4.3.6 US monetary policy decisions

Three of the bills in our sample (9-Jul-73, 20-Dec-77, and 18-Jul-84) are signed on the day of US monetary policy decisions or the day thereafter. Removing these from the analysis leads to a virtually unchanged coefficient for textual complexity on the bond market. On the stock market, the coefficient becomes slightly larger (its absolute value) and significant at the 10% level. Hence, we find no evidence that decisions by the Federal Open Market Committee confound our results.

4.3.7 Outlier analysis

As mentioned in Sect. 2, the Tax Adjustment Act of 1966 (Text No 5 in Table 12) is an outlier. It contains a lot of numbers and short half-sentences and, therefore, the FK measure fails to grade this text in an “appropriate” way. Accordingly, we test whether our results are robust when excluding this text. In the case of the 10-year bond yields, the coefficients are slightly larger when omitting the “questionable” text; for the stock returns, the results are qualitatively unchanged despite some slightly smaller coefficients without the outlier.

Our results also remain robust if we exclude the Economic Recovery Tax Act of 1981 (signed on 13-Aug-81, Text No 21 in Table 12) from the analysis. This tax cut (the largest one in our sample as mentioned in Sect. 3) was at the center of Ronald Reagan’s Presidential campaign and, therefore, largely anticipated by market participants. In this case, the coefficient for the present value is slightly larger for bond yields and stocks returns without the outlier, whereas the coefficients for textual complexity remain virtually unchanged.

5 Conclusions

In this paper, we analyze whether the textual complexity of tax bills affects financial market participants’ behavior. We first collect the 32 tax bills identified by Romer and Romer (2010) in the period 1962–2003 from the congressional archives. Second, to measure the textual complexity of tax bills, we mainly rely on the Flesch-Kincaid grade level index to generate a readability measure based on education grade levels. Lastly, we assess the relationship between tax bills’ textual complexity and financial markets’ behavior by considering the changes in 10-year government bond yields and S &P 500 returns in windows from one day before the signing of a tax bill until up to four days after the signing.
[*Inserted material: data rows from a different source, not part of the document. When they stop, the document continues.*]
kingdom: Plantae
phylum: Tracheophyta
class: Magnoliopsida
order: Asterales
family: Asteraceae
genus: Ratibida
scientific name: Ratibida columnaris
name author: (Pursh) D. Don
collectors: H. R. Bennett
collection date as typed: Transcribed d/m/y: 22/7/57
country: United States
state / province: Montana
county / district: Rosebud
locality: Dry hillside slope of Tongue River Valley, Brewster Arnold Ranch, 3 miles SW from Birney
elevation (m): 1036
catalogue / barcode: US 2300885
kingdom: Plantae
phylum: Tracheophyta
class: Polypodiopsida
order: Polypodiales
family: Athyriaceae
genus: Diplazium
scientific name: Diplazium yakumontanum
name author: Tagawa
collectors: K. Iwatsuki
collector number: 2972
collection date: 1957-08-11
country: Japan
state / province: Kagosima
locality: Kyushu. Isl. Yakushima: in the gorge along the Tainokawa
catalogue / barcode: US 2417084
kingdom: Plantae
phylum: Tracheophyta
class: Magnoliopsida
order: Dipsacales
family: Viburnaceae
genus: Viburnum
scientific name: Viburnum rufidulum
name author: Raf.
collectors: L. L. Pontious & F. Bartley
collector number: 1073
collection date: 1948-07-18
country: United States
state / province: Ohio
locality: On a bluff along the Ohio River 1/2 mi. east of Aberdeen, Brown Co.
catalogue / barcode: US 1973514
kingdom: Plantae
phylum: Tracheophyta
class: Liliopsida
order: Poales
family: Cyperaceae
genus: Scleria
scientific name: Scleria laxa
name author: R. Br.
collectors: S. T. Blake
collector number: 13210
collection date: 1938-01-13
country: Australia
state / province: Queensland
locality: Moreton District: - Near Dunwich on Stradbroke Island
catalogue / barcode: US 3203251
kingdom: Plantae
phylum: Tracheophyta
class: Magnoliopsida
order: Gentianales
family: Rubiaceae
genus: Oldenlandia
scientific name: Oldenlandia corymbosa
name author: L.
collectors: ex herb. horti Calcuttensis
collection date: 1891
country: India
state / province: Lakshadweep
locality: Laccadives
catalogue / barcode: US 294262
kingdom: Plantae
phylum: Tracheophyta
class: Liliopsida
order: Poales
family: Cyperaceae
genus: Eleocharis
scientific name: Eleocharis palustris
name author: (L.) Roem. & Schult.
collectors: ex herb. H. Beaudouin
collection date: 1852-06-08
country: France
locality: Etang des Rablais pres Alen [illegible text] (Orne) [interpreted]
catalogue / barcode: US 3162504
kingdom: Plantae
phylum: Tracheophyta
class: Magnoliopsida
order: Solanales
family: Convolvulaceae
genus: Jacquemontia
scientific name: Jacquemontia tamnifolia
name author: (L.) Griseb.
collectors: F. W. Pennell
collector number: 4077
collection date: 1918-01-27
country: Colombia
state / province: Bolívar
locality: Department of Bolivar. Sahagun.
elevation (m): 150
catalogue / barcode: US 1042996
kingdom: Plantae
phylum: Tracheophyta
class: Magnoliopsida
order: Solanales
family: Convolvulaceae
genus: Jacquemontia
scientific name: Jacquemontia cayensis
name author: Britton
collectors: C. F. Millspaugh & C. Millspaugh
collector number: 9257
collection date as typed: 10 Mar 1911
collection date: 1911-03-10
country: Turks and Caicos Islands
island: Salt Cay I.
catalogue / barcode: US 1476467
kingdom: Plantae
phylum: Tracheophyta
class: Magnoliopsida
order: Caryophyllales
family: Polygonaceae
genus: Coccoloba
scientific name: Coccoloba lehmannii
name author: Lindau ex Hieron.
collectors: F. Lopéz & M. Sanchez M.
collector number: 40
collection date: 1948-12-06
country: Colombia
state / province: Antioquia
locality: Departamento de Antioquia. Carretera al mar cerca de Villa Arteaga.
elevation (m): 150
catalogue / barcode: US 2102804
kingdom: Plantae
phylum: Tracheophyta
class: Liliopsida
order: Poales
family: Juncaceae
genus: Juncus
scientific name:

Our results show that financial market participants react significantly to the characteristics of tax bills after their signing. Specifically, we find a negative (positive) and significant relationship between the present value of tax bills and changes in the 10-year bond yields (S &P 500 returns), suggesting that market participants actually appreciate an increase in taxes. The magnitude of this relationship increases over time, indicating that market participants underreact at first and need a couple of days to digest the information contained in the tax bills. This delay can be explained by the textual characteristics in the case of the 10-year bond yields as a lower readability (proxied by the years of education required to understand a bill) partly counteracts the negative relationship for up to three days after the signing of a tax bill, but not thereafter. In the case of the stock market, we find similar evidence, but only for a part of the readability measures employed in this paper. We also test if our results differ according to the nature of the tax change (endogenous or exogenous) and the phase of the business cycle. Lastly, we document the robustness of our results with respect to (i) the usage of abnormal changes in bond yields (abnormal stock returns) instead of their raw counterparts, (ii) other textual characteristics of the tax bills, such as length, textual uncertainty, and sentiment, (iii) the timing of the tax bills (using the date of the vote in the Congress instead of the Presidential signing), (iv) the electoral cycle, (v) parameter instability, and (vi) outliers.

This paper considers changes in government bond yields and the overall stock market. Indeed, there might be differences in the response to complex tax bills of, say, accounting firms and tech companies. Hence, an interesting avenue for future research would be to analyze the reaction of different industries or firms.